◆ **ASSIGNED TASK**: Wherever the listing holds a picture, leave it out, and copy the remainder exactly.

== == ==

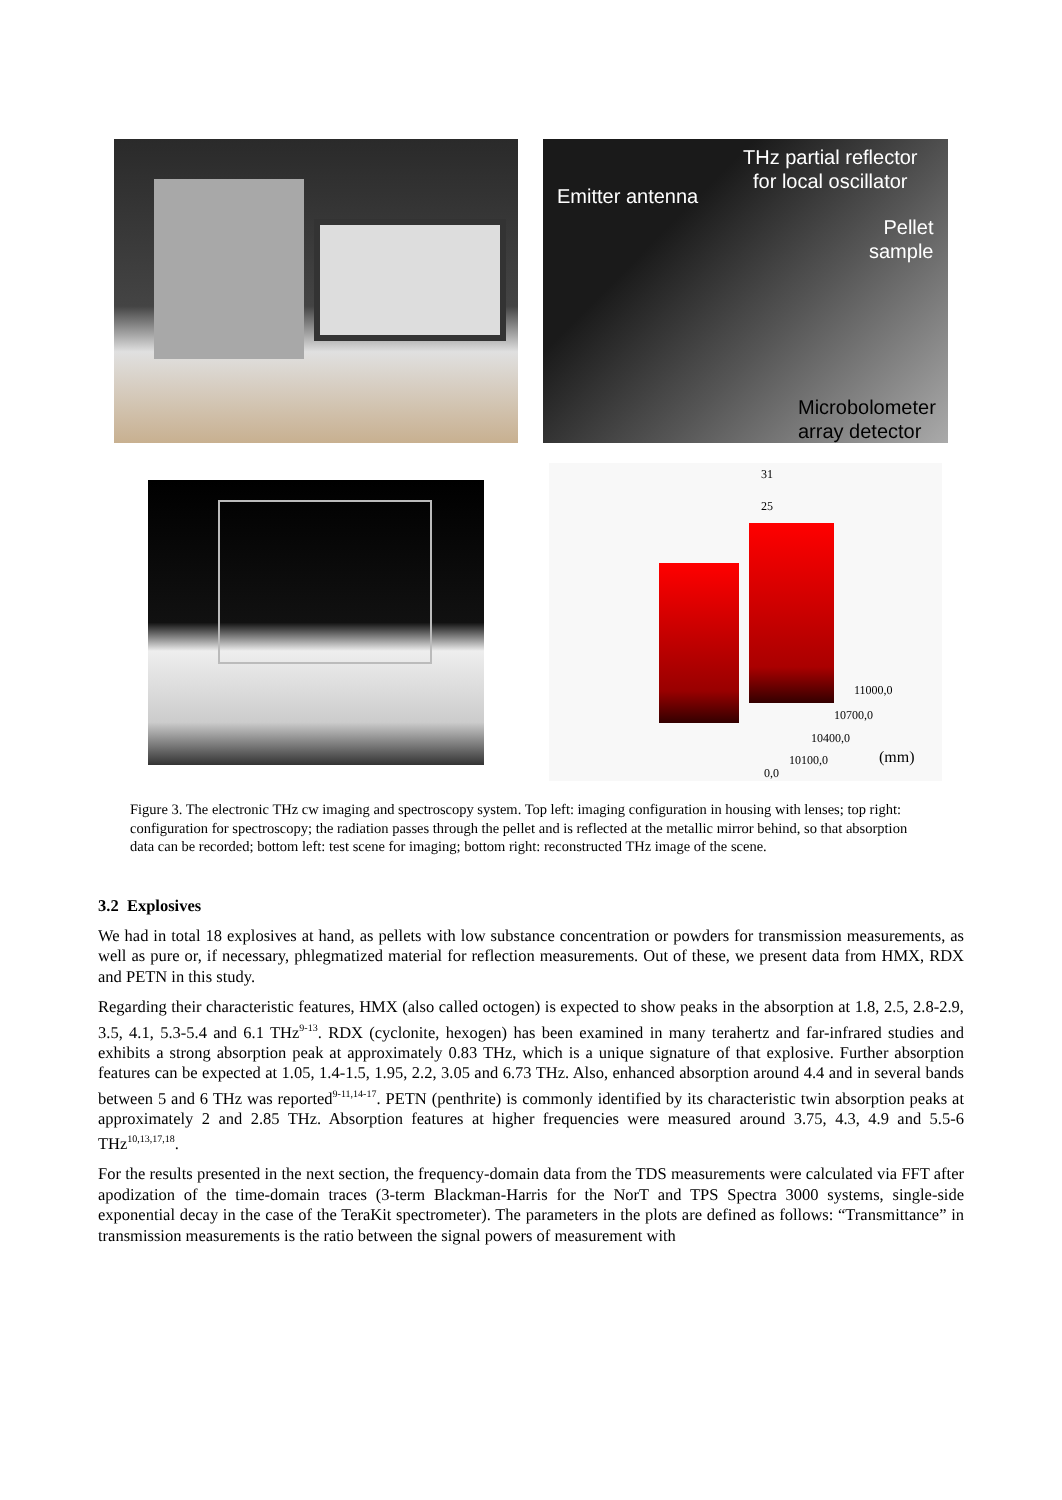THz partial reflector
for local oscillator
Emitter antenna
Pellet
sample
Microbolometer
array detector
31
25
11000,0
10700,0
10400,0
10100,0
0,0
(mm)
Figure 3. The electronic THz cw imaging and spectroscopy system. Top left: imaging configuration in housing with lenses; top right: configuration for spectroscopy; the radiation passes through the pellet and is reflected at the metallic mirror behind, so that absorption data can be recorded; bottom left: test scene for imaging; bottom right: reconstructed THz image of the scene.
3.2 Explosives
We had in total 18 explosives at hand, as pellets with low substance concentration or powders for transmission measurements, as well as pure or, if necessary, phlegmatized material for reflection measurements. Out of these, we present data from HMX, RDX and PETN in this study.
Regarding their characteristic features, HMX (also called octogen) is expected to show peaks in the absorption at 1.8, 2.5, 2.8-2.9, 3.5, 4.1, 5.3-5.4 and 6.1 THz<sup>9-13</sup>. RDX (cyclonite, hexogen) has been examined in many terahertz and far-infrared studies and exhibits a strong absorption peak at approximately 0.83 THz, which is a unique signature of that explosive. Further absorption features can be expected at 1.05, 1.4-1.5, 1.95, 2.2, 3.05 and 6.73 THz. Also, enhanced absorption around 4.4 and in several bands between 5 and 6 THz was reported<sup>9-11,14-17</sup>. PETN (penthrite) is commonly identified by its characteristic twin absorption peaks at approximately 2 and 2.85 THz. Absorption features at higher frequencies were measured around 3.75, 4.3, 4.9 and 5.5-6 THz<sup>10,13,17,18</sup>.
For the results presented in the next section, the frequency-domain data from the TDS measurements were calculated via FFT after apodization of the time-domain traces (3-term Blackman-Harris for the NorT and TPS Spectra 3000 systems, single-side exponential decay in the case of the TeraKit spectrometer). The parameters in the plots are defined as follows: “Transmittance” in transmission measurements is the ratio between the signal powers of measurement with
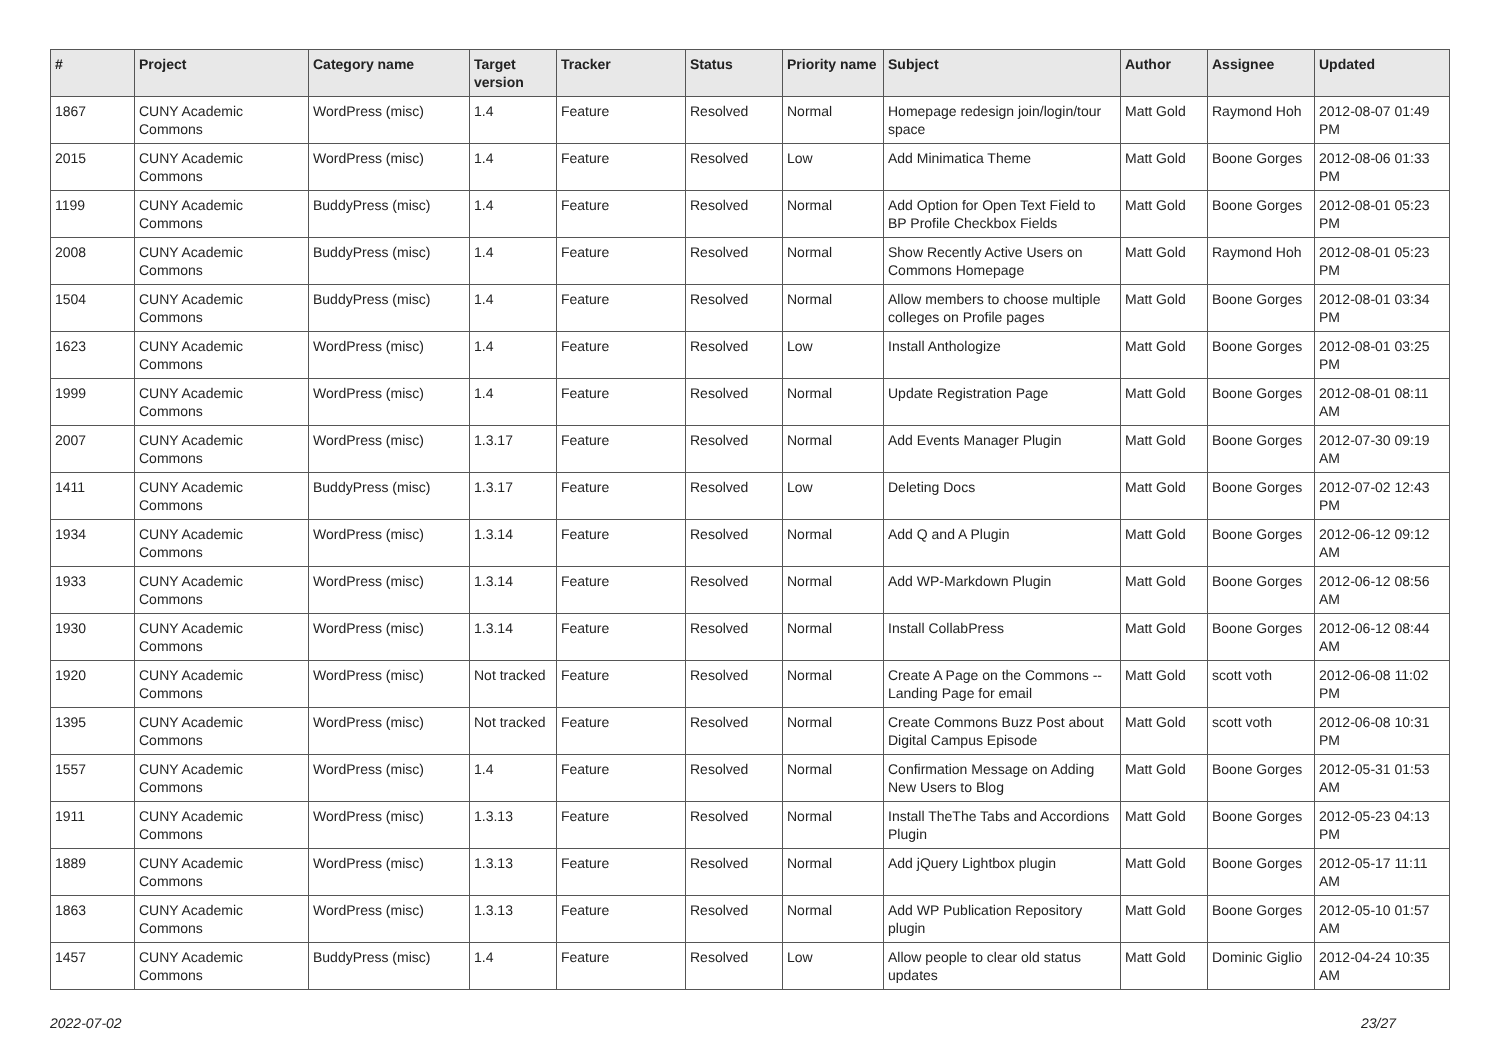| # | Project | Category name | Target version | Tracker | Status | Priority name | Subject | Author | Assignee | Updated |
| --- | --- | --- | --- | --- | --- | --- | --- | --- | --- | --- |
| 1867 | CUNY Academic Commons | WordPress (misc) | 1.4 | Feature | Resolved | Normal | Homepage redesign join/login/tour space | Matt Gold | Raymond Hoh | 2012-08-07 01:49 PM |
| 2015 | CUNY Academic Commons | WordPress (misc) | 1.4 | Feature | Resolved | Low | Add Minimatica Theme | Matt Gold | Boone Gorges | 2012-08-06 01:33 PM |
| 1199 | CUNY Academic Commons | BuddyPress (misc) | 1.4 | Feature | Resolved | Normal | Add Option for Open Text Field to BP Profile Checkbox Fields | Matt Gold | Boone Gorges | 2012-08-01 05:23 PM |
| 2008 | CUNY Academic Commons | BuddyPress (misc) | 1.4 | Feature | Resolved | Normal | Show Recently Active Users on Commons Homepage | Matt Gold | Raymond Hoh | 2012-08-01 05:23 PM |
| 1504 | CUNY Academic Commons | BuddyPress (misc) | 1.4 | Feature | Resolved | Normal | Allow members to choose multiple colleges on Profile pages | Matt Gold | Boone Gorges | 2012-08-01 03:34 PM |
| 1623 | CUNY Academic Commons | WordPress (misc) | 1.4 | Feature | Resolved | Low | Install Anthologize | Matt Gold | Boone Gorges | 2012-08-01 03:25 PM |
| 1999 | CUNY Academic Commons | WordPress (misc) | 1.4 | Feature | Resolved | Normal | Update Registration Page | Matt Gold | Boone Gorges | 2012-08-01 08:11 AM |
| 2007 | CUNY Academic Commons | WordPress (misc) | 1.3.17 | Feature | Resolved | Normal | Add Events Manager Plugin | Matt Gold | Boone Gorges | 2012-07-30 09:19 AM |
| 1411 | CUNY Academic Commons | BuddyPress (misc) | 1.3.17 | Feature | Resolved | Low | Deleting Docs | Matt Gold | Boone Gorges | 2012-07-02 12:43 PM |
| 1934 | CUNY Academic Commons | WordPress (misc) | 1.3.14 | Feature | Resolved | Normal | Add Q and A Plugin | Matt Gold | Boone Gorges | 2012-06-12 09:12 AM |
| 1933 | CUNY Academic Commons | WordPress (misc) | 1.3.14 | Feature | Resolved | Normal | Add WP-Markdown Plugin | Matt Gold | Boone Gorges | 2012-06-12 08:56 AM |
| 1930 | CUNY Academic Commons | WordPress (misc) | 1.3.14 | Feature | Resolved | Normal | Install CollabPress | Matt Gold | Boone Gorges | 2012-06-12 08:44 AM |
| 1920 | CUNY Academic Commons | WordPress (misc) | Not tracked | Feature | Resolved | Normal | Create A Page on the Commons -- Landing Page for email | Matt Gold | scott voth | 2012-06-08 11:02 PM |
| 1395 | CUNY Academic Commons | WordPress (misc) | Not tracked | Feature | Resolved | Normal | Create Commons Buzz Post about Digital Campus Episode | Matt Gold | scott voth | 2012-06-08 10:31 PM |
| 1557 | CUNY Academic Commons | WordPress (misc) | 1.4 | Feature | Resolved | Normal | Confirmation Message on Adding New Users to Blog | Matt Gold | Boone Gorges | 2012-05-31 01:53 AM |
| 1911 | CUNY Academic Commons | WordPress (misc) | 1.3.13 | Feature | Resolved | Normal | Install TheThe Tabs and Accordions Plugin | Matt Gold | Boone Gorges | 2012-05-23 04:13 PM |
| 1889 | CUNY Academic Commons | WordPress (misc) | 1.3.13 | Feature | Resolved | Normal | Add jQuery Lightbox plugin | Matt Gold | Boone Gorges | 2012-05-17 11:11 AM |
| 1863 | CUNY Academic Commons | WordPress (misc) | 1.3.13 | Feature | Resolved | Normal | Add WP Publication Repository plugin | Matt Gold | Boone Gorges | 2012-05-10 01:57 AM |
| 1457 | CUNY Academic Commons | BuddyPress (misc) | 1.4 | Feature | Resolved | Low | Allow people to clear old status updates | Matt Gold | Dominic Giglio | 2012-04-24 10:35 AM |
2022-07-02 23/27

== == ==

◆ **ANSWER SPACE**:
THz partial reflector
for local oscillator
Emitter antenna
Pellet
sample
Microbolometer
array detector
31
25
11000,0
10700,0
10400,0
10100,0
0,0
(mm)
Figure 3. The electronic THz cw imaging and spectroscopy system. Top left: imaging configuration in housing with lenses; top right: configuration for spectroscopy; the radiation passes through the pellet and is reflected at the metallic mirror behind, so that absorption data can be recorded; bottom left: test scene for imaging; bottom right: reconstructed THz image of the scene.
3.2 Explosives
We had in total 18 explosives at hand, as pellets with low substance concentration or powders for transmission measurements, as well as pure or, if necessary, phlegmatized material for reflection measurements. Out of these, we present data from HMX, RDX and PETN in this study.
Regarding their characteristic features, HMX (also called octogen) is expected to show peaks in the absorption at 1.8, 2.5, 2.8-2.9, 3.5, 4.1, 5.3-5.4 and 6.1 THz<sup>9-13</sup>. RDX (cyclonite, hexogen) has been examined in many terahertz and far-infrared studies and exhibits a strong absorption peak at approximately 0.83 THz, which is a unique signature of that explosive. Further absorption features can be expected at 1.05, 1.4-1.5, 1.95, 2.2, 3.05 and 6.73 THz. Also, enhanced absorption around 4.4 and in several bands between 5 and 6 THz was reported<sup>9-11,14-17</sup>. PETN (penthrite) is commonly identified by its characteristic twin absorption peaks at approximately 2 and 2.85 THz. Absorption features at higher frequencies were measured around 3.75, 4.3, 4.9 and 5.5-6 THz<sup>10,13,17,18</sup>.
For the results presented in the next section, the frequency-domain data from the TDS measurements were calculated via FFT after apodization of the time-domain traces (3-term Blackman-Harris for the NorT and TPS Spectra 3000 systems, single-side exponential decay in the case of the TeraKit spectrometer). The parameters in the plots are defined as follows: “Transmittance” in transmission measurements is the ratio between the signal powers of measurement with
| # | Project | Category name | Target version | Tracker | Status | Priority name | Subject | Author | Assignee | Updated |
| --- | --- | --- | --- | --- | --- | --- | --- | --- | --- | --- |
| 1867 | CUNY Academic Commons | WordPress (misc) | 1.4 | Feature | Resolved | Normal | Homepage redesign join/login/tour space | Matt Gold | Raymond Hoh | 2012-08-07 01:49 PM |
| 2015 | CUNY Academic Commons | WordPress (misc) | 1.4 | Feature | Resolved | Low | Add Minimatica Theme | Matt Gold | Boone Gorges | 2012-08-06 01:33 PM |
| 1199 | CUNY Academic Commons | BuddyPress (misc) | 1.4 | Feature | Resolved | Normal | Add Option for Open Text Field to BP Profile Checkbox Fields | Matt Gold | Boone Gorges | 2012-08-01 05:23 PM |
| 2008 | CUNY Academic Commons | BuddyPress (misc) | 1.4 | Feature | Resolved | Normal | Show Recently Active Users on Commons Homepage | Matt Gold | Raymond Hoh | 2012-08-01 05:23 PM |
| 1504 | CUNY Academic Commons | BuddyPress (misc) | 1.4 | Feature | Resolved | Normal | Allow members to choose multiple colleges on Profile pages | Matt Gold | Boone Gorges | 2012-08-01 03:34 PM |
| 1623 | CUNY Academic Commons | WordPress (misc) | 1.4 | Feature | Resolved | Low | Install Anthologize | Matt Gold | Boone Gorges | 2012-08-01 03:25 PM |
| 1999 | CUNY Academic Commons | WordPress (misc) | 1.4 | Feature | Resolved | Normal | Update Registration Page | Matt Gold | Boone Gorges | 2012-08-01 08:11 AM |
| 2007 | CUNY Academic Commons | WordPress (misc) | 1.3.17 | Feature | Resolved | Normal | Add Events Manager Plugin | Matt Gold | Boone Gorges | 2012-07-30 09:19 AM |
| 1411 | CUNY Academic Commons | BuddyPress (misc) | 1.3.17 | Feature | Resolved | Low | Deleting Docs | Matt Gold | Boone Gorges | 2012-07-02 12:43 PM |
| 1934 | CUNY Academic Commons | WordPress (misc) | 1.3.14 | Feature | Resolved | Normal | Add Q and A Plugin | Matt Gold | Boone Gorges | 2012-06-12 09:12 AM |
| 1933 | CUNY Academic Commons | WordPress (misc) | 1.3.14 | Feature | Resolved | Normal | Add WP-Markdown Plugin | Matt Gold | Boone Gorges | 2012-06-12 08:56 AM |
| 1930 | CUNY Academic Commons | WordPress (misc) | 1.3.14 | Feature | Resolved | Normal | Install CollabPress | Matt Gold | Boone Gorges | 2012-06-12 08:44 AM |
| 1920 | CUNY Academic Commons | WordPress (misc) | Not tracked | Feature | Resolved | Normal | Create A Page on the Commons -- Landing Page for email | Matt Gold | scott voth | 2012-06-08 11:02 PM |
| 1395 | CUNY Academic Commons | WordPress (misc) | Not tracked | Feature | Resolved | Normal | Create Commons Buzz Post about Digital Campus Episode | Matt Gold | scott voth | 2012-06-08 10:31 PM |
| 1557 | CUNY Academic Commons | WordPress (misc) | 1.4 | Feature | Resolved | Normal | Confirmation Message on Adding New Users to Blog | Matt Gold | Boone Gorges | 2012-05-31 01:53 AM |
| 1911 | CUNY Academic Commons | WordPress (misc) | 1.3.13 | Feature | Resolved | Normal | Install TheThe Tabs and Accordions Plugin | Matt Gold | Boone Gorges | 2012-05-23 04:13 PM |
| 1889 | CUNY Academic Commons | WordPress (misc) | 1.3.13 | Feature | Resolved | Normal | Add jQuery Lightbox plugin | Matt Gold | Boone Gorges | 2012-05-17 11:11 AM |
| 1863 | CUNY Academic Commons | WordPress (misc) | 1.3.13 | Feature | Resolved | Normal | Add WP Publication Repository plugin | Matt Gold | Boone Gorges | 2012-05-10 01:57 AM |
| 1457 | CUNY Academic Commons | BuddyPress (misc) | 1.4 | Feature | Resolved | Low | Allow people to clear old status updates | Matt Gold | Dominic Giglio | 2012-04-24 10:35 AM |
2022-07-02 23/27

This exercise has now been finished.